Most contemporary discussions of ethics in public assume one of two modes of reasoning: 1) the right thing to do is something we’ve been commanded to do, or 2) the right thing to do is what gives us the best outcome. Pandemic arguments have raged where this is the framework: we feel caught between loving our neighbor (a command) or avoiding our neighbor, because really, who knows where they’ve been (consequentialism). When I teach, I try to show how, most of the time—indeed, nearly all the time—these two forms of reasoning come into play together, and don’t actually exist in isolation in the ways the stereotypes depict them.
But this isn’t a post about that: it’s a post about friendship.
The tragedy about both of these modes of reasoning is that others exist incidentally to moral reasoning: we do something because it’s been commanded, or we do something because it gives the best end (however ill defined). In both cases, other people wind up either being the object of our actions (command), or what we’re considering on the way to considering something else. How I get to the best answer likewise doesn’t really need others as well, except maybe as the one who commands, or as a consideration to be weighed in the balance about how to best act.
But in a different mode of reasoning, friends are absolutely essential to ethics. Without getting too into the weeds, ethics from Aristotle through Aquinas through modern folks like Alidsair MacIntyre, Paul Waddell, and Gilbert Meilaender have emphasized the ways in which we become moral agents through friendships. This isn’t because friends are merely useful—though friends are useful to us in all kinds of ways. It’s because the friend is someone who identifies the same moral good as you, and as such, is bound together in the pursuit of that moral good. At the risk of being a stereotype in my book recommendations, this is why, I think, the story of the Lord of the Rings is a way compelling story than some other sagas: it’s not the lone hero who succeeds, but a a company of friends who travel together.
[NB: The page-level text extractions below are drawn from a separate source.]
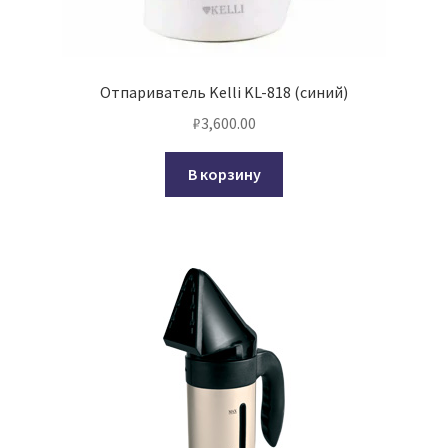
Отпариватель Kelli KL-818 (синий)
₽
3,600.00
В корзину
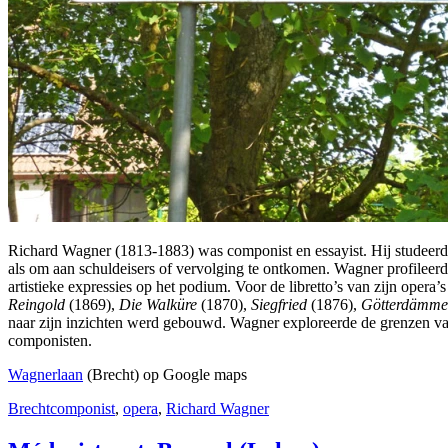
Richard Wagner (1813-1883) was componist en essayist. Hij studeerde 
als om aan schuldeisers of vervolging te ontkomen. Wagner profileerde
artistieke expressies op het podium. Voor de libretto’s van zijn ope
Reingold
(1869),
Die Walküre
(1870),
Siegfried
(1876),
Götterdämme
naar zijn inzichten werd gebouwd. Wagner exploreerde de grenzen van
componisten.
Wagnerlaan
(Brecht) op Google maps
Brecht
componist
,
opera
,
Richard Wagner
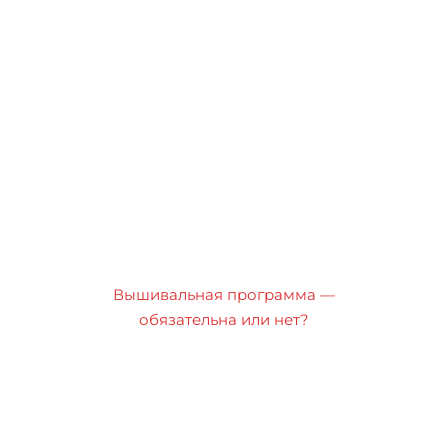
Вышивальная программа —
обязательна или нет?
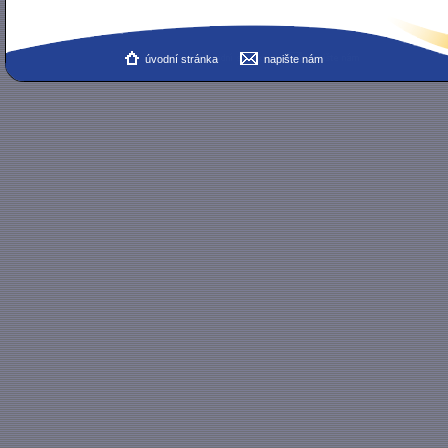
úvodní stránka
napište nám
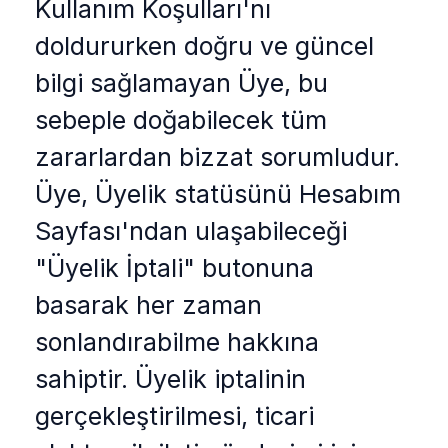
Kullanım Koşulları'nı
doldururken doğru ve güncel
bilgi sağlamayan Üye, bu
sebeple doğabilecek tüm
zararlardan bizzat sorumludur.
Üye, Üyelik statüsünü Hesabım
Sayfası'ndan ulaşabileceği
"Üyelik İptali" butonuna
basarak her zaman
sonlandırabilme hakkına
sahiptir. Üyelik iptalinin
gerçekleştirilmesi, ticari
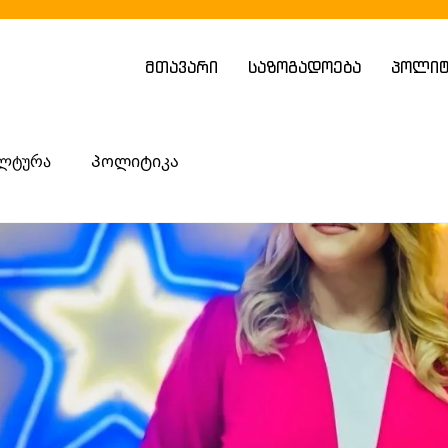
მთავარი
საზოგადოება
პოლიტ
ლტურა
Პოლიტიკა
One of the costs of trying to be safe during a pandemic for my little family is that our family dinner table has been pretty quiet for most of the last two years, minus the respite of this past summer before Delta kicked in. Prior to that, we loved having people over until the kids needed to be put to bed; we relished the dinner out we did for Sarah’s birthday where we sat and had dinner with our friends and laughed and ate and drank for over three hours. It was if we had been starving to death, and our food was friendship.
The decline in empathy with strangers which we’ve noted is related in this way: we learn to empathize with strangers because friendship—when it’s good—makes us want to expand our circle of friendship. But when the days feel interminable, exhausting, and rife with panic, the last thing you want to do is tend to all the friends we could have, and to hang on for dear life to enough friends to make life a little less meager. We’re not anywhere close to the “friendship as moral formation” vision; at this juncture, time with friends just feels like a break in the endless drone of survival.
This is not an appeal to go make friends, unless during this pandemic, you have been faced with the hard truth that most adults in America realize eventually: that you have either a few or no real friends. This is an appeal to make the recovery of friendship a priority of rebuilding the world in the long shadow of COVID. For without friends, all the moral insight and clarity in the world will come to naught: we will become as exhausted as ever, dragging ourselves by sheer duty through the world. Better to share that suffering, and that vision of goodness, with the ones who want to do that while also splitting cheap pizza.